Le destin des quatre grands noms évoqués au cours de cette étude, Verlaine, Mallarmé, Blok et Biély, fournit des indices intéressants : Verlaine est lu, ses poèmes sont parmi les plus belles pièces de la poésie française. Mallarmé a produit des textes hermétiques dont quelques-uns seulement demeurent gravés dans les mémoires, mais ils sont toujours restés objet de séduction auprès de nombreux intellectuels et théoriciens. Blok a produit des poèmes comme ceux de Verlaine qui demeurent lus et relus.

Enfin, il va de soi que l’étude des liens entre la musique et la poésie est une tâche ardue.

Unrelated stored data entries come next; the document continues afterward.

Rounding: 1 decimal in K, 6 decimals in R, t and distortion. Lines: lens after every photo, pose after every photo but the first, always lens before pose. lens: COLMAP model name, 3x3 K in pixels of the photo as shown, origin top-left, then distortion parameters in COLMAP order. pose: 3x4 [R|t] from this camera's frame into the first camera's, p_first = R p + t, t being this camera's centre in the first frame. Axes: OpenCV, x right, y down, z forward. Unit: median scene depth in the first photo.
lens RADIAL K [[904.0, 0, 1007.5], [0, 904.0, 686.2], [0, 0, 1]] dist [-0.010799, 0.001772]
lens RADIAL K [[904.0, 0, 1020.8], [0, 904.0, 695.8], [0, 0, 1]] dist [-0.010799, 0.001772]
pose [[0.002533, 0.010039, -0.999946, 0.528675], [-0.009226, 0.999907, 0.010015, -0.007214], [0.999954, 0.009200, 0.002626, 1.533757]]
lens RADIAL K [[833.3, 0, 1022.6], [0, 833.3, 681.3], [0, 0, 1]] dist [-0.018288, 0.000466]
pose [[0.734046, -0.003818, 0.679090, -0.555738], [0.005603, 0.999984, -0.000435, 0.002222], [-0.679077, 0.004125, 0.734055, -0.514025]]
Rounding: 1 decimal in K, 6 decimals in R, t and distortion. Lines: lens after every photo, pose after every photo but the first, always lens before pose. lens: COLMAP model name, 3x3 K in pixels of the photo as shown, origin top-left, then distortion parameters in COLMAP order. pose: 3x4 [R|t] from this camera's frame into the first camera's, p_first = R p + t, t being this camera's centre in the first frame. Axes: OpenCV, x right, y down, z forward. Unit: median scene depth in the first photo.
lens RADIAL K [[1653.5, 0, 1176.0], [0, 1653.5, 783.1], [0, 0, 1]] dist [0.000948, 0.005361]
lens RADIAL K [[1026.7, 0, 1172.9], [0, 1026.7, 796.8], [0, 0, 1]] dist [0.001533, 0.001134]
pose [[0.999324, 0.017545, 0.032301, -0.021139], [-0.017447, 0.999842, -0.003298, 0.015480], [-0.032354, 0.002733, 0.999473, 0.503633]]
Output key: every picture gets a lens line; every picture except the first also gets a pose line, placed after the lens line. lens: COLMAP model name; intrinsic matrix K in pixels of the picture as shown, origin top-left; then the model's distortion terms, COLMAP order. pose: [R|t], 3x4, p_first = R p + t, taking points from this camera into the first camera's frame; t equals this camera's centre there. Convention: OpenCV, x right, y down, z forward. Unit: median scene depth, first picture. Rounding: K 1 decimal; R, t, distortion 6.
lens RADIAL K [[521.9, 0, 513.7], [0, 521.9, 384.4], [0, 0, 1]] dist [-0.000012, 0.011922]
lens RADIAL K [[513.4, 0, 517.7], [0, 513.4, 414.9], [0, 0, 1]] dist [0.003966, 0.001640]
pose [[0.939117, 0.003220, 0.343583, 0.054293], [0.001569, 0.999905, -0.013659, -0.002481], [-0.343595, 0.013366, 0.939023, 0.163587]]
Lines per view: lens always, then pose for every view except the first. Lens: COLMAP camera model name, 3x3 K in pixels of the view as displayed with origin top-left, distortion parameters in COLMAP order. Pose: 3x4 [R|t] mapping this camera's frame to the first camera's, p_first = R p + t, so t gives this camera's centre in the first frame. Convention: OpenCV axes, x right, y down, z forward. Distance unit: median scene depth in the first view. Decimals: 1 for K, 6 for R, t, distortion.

En outre, chaque création dépend du type de perception de son propre créateur. En étudiant ce sujet, on peut percevoir que les artistes se sont trouvés face à une interrogation difficile, parfois obsédante, voire douloureuse : celle de savoir comment intégrer les données d’un autre art au leur. Leurs différentes façons de résoudre le problème les ont projetés hors des frontières circonscrivant habituellement leur art, et ont permis d’ébaucher deux orientations correspondant à deux états d’âme différents, et par conséquent à deux types d’artistes différents.